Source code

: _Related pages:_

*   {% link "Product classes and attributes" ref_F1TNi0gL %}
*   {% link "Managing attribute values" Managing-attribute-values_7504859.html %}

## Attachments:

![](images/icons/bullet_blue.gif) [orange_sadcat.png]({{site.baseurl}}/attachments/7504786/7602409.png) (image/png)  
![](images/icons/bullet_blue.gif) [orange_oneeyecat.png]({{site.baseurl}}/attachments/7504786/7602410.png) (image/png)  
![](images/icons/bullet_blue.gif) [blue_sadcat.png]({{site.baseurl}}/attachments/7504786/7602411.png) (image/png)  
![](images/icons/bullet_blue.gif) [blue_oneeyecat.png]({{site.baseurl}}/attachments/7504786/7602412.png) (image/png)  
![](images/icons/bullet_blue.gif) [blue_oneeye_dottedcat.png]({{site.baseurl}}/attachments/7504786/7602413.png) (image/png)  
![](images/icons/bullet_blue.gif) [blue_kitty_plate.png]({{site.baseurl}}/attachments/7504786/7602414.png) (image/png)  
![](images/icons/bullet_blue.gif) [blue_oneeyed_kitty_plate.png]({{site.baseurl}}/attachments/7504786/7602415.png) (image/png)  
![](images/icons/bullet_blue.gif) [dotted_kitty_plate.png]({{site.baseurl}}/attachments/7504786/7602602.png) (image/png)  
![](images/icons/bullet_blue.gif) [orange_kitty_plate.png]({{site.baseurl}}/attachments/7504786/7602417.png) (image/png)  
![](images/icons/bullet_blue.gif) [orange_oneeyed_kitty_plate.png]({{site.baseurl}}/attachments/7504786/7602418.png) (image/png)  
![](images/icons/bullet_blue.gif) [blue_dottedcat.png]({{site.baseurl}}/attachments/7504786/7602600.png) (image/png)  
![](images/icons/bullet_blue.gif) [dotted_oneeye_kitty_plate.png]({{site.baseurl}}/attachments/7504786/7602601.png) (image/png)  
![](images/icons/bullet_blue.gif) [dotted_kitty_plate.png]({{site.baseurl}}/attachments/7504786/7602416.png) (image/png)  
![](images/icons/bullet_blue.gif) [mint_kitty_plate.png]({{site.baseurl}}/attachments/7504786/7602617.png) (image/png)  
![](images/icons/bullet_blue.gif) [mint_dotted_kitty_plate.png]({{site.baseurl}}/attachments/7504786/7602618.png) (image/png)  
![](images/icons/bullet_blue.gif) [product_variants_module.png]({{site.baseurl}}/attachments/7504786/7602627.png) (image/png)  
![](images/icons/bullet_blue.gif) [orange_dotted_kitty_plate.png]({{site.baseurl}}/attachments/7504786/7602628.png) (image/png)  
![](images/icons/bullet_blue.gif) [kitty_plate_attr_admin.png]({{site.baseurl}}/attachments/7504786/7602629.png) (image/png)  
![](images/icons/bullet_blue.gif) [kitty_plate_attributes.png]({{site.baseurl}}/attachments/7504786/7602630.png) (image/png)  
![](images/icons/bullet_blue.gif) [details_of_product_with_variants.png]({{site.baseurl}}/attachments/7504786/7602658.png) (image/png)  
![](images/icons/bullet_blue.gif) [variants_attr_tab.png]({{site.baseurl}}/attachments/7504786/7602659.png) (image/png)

━━━━━━━━━━━━━━━━━━━━━━━━━━━━━━

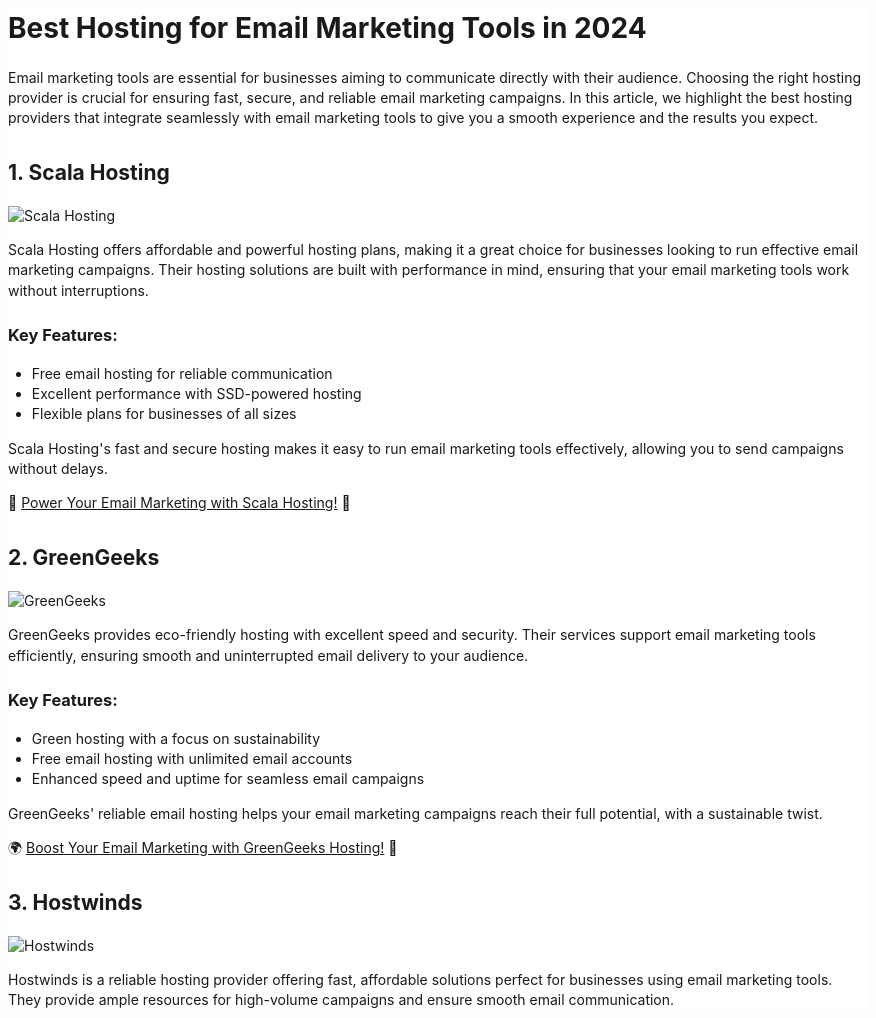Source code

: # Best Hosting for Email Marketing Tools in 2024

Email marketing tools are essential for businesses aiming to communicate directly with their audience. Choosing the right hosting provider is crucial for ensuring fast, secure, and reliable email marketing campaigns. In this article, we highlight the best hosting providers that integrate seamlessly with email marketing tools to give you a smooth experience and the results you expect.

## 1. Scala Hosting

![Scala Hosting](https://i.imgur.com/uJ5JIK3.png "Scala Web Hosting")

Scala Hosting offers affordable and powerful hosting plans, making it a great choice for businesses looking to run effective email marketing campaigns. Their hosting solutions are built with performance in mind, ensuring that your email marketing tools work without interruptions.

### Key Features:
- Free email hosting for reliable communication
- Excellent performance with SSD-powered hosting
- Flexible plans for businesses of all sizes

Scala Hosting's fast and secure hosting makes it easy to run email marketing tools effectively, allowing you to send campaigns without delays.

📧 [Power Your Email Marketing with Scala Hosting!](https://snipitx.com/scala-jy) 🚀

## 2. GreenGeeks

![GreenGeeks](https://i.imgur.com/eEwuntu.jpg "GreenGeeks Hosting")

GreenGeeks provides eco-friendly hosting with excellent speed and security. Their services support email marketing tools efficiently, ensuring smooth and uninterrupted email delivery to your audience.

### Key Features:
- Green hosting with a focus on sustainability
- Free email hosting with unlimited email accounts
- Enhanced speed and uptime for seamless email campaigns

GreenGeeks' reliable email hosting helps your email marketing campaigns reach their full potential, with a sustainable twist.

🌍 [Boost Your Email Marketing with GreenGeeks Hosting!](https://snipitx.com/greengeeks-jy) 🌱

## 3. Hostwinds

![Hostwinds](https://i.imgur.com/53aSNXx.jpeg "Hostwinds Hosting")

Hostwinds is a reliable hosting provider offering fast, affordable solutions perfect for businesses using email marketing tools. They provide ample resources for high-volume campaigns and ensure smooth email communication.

━━━━━━━━━━━━━━━━━━━━━━━━━━━━━━

» PROBLEM TO SOLVE: Print, from the entries above, the line with "- Excellent performance", the line with "## 2. GreenGeeks" and all lines between them, exactly and with nothing else.

» RESULT OF THE TASK:
- Excellent performance with SSD-powered hosting
- Flexible plans for businesses of all sizes

Scala Hosting's fast and secure hosting makes it easy to run email marketing tools effectively, allowing you to send campaigns without delays.

📧 [Power Your Email Marketing with Scala Hosting!](https://snipitx.com/scala-jy) 🚀

## 2. GreenGeeks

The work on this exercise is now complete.